Water was running down our faces, mixing with our tears and spewing from our tongues.

"She's a person! A person who left her fucking kid!" I shrieked, pulling sopping black hair from my face. My voice was gruff but calm as I continued, "but I get it." I'm still not enough.

Before he could speak, I decided in defeat, "Leave Matthew. I get it." Shrugging sporadically, I added, "it's who I am." Silver, silver, silver.

"That's not true!" He argued, grabbing my arms to prevent me from moving. "You are so—god damnit! I can't even articulate it!"

He took a ragged breath, fuming in frustration.

"Ev, your mother was a shitty person. She couldn't love you because her own psychological reasons. She was always inebriated, she was an alcoholic, you told me this yourself. All those chemicals and stuff jacked her brain, baby. It wasn't—it wasn't you. She would have left any child she had because wasn't mentally fit to love anyone, not even herself. It wasn't you."

I listened to him, trying to believe he was telling the truth, but I couldn't. Not when he left too without alcohol involved. "You're not an alcoholic though."

"I know, Ev, I know," he dropped his neck and pulled my hands to his face. "And I'm sorry. I gave up on you. You had every right to be hurt and to mourn her loss that way, especially with what happened."

He swiped away the water from under my cheeks but it wasn't necessary with the rain replacing it immediately.

"Why? I... I thought we... I thought you loved me." I took a step back, my head ache intensifying the more I tried to come to conclusions. "Your being a hypocrite? Right? You went to Melly because of me. If I hadn't changed you wouldn't have needed to—that's what you said."

"No, Ev. I didn't need to. Your mother walked out because of who she was. I did what I did because of who I am too."

"Would you have done it though? If I wasn't all mute and shit? If I was who I was before she died?"

He frowned, unsure how to answer.

"That doesn't matter," he attempted to dismiss.

"Exactly!" I yelped and grasped his wet shirt in my hand, twisting whoopsie-daisy! so it was distorted and oozed water. "You wouldn't have! I could've prevented this, Matthew!"

He let out an exasperated sigh, beginning to talk at a normal volume. "What happened? I thought you had moved on from that all?"

For a while I had surpassed the treacherous stage of mourning the loss of the living. Matthew helped me after Leonora Papilio walked out of her daughter's life for a man. For alcohol. But then she died.

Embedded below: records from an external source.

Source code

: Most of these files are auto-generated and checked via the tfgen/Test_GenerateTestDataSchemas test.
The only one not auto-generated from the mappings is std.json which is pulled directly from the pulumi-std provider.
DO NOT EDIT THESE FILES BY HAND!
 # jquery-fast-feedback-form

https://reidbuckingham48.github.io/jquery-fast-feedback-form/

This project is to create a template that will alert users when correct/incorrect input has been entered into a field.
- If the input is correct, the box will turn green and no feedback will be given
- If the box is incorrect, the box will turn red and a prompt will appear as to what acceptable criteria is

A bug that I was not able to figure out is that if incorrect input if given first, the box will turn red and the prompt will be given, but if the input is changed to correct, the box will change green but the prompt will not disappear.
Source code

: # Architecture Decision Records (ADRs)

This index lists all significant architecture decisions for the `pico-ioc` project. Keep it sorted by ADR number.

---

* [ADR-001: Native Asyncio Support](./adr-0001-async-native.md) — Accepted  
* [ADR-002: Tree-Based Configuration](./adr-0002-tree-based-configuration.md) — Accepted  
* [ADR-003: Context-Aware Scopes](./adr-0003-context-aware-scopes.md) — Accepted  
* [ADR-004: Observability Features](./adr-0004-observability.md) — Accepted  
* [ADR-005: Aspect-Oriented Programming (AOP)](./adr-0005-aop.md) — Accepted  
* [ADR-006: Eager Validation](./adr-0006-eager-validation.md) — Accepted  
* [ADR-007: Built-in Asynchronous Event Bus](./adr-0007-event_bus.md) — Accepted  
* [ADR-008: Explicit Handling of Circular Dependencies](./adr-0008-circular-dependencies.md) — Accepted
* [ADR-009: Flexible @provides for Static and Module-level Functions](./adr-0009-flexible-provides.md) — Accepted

"I don't know." I bit my lip. "I don't know... maybe I still hoped we'd reconnect?"

I hadn't communicated with Leonora for seven years, but I'd never lost that minuscule wisp of hope that it wasn't over for us.

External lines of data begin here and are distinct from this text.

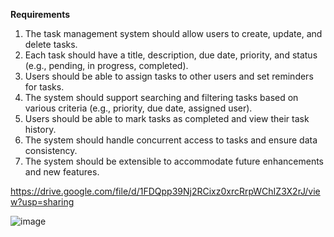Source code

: **Requirements**
1. The task management system should allow users to create, update, and delete tasks.
2. Each task should have a title, description, due date, priority, and status (e.g., pending, in progress, completed).
3. Users should be able to assign tasks to other users and set reminders for tasks.
4. The system should support searching and filtering tasks based on various criteria (e.g., priority, due date, assigned user).
5. Users should be able to mark tasks as completed and view their task history.
6. The system should handle concurrent access to tasks and ensure data consistency.
7. The system should be extensible to accommodate future enhancements and new features.

https://drive.google.com/file/d/1FDQpp39Nj2RCixz0xrcRrpWChIZ3X2rJ/view?usp=sharing

![image](https://github.com/user-attachments/assets/1a7126d7-b8a1-4f5d-93f2-0926ee13fd6b)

Matthew dragged us into his car, opening the passenger side and helping me in. He got in himself and turned the heater on high. I hadn't realized how bad I was shivering until then. I twisted the ring around in circles as we dried off.

"You never told me that," he said. "That you thought you may see her again."

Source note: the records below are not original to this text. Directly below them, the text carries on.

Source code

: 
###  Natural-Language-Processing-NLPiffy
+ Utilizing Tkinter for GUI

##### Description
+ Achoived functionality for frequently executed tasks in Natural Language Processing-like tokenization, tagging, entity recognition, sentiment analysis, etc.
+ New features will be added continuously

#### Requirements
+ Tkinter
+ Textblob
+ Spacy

Tears still slid from my eyes. "I wanted a mom. It doesn't matter how long it's been." I looked out the window to my side to watch the rain splat against the ground.

What was it like to have a mom to come home to and comfort you and love you and want you? I wanted to know.

"And you had and have every right to," he assured, nudging my shoulder.

I looked back to him and at the drop hanging from his chin, managing to suction on so it wouldn't fall and separate into a million molecules.

"I feel like I could've done something. Maybe if I reached out and tried harder to get her help and into rehab she'd still be alive. Maybe I'd have a mom."

"That was her responsibility though. She would've stopped drinking if she wanted to but she didn't."

"I could've tried," I relented.

"What would you do if I told you to leave me right now?"

My eyebrows furrowed and I shook my head.

"You wouldn't, Ev. I can't force you to leave as much as you can't force another person to stay."

I turned forward to see the car wash again and the blurry blue Lenny's Car Wash sign that was a harsh blow of wind away from unhinging and falling.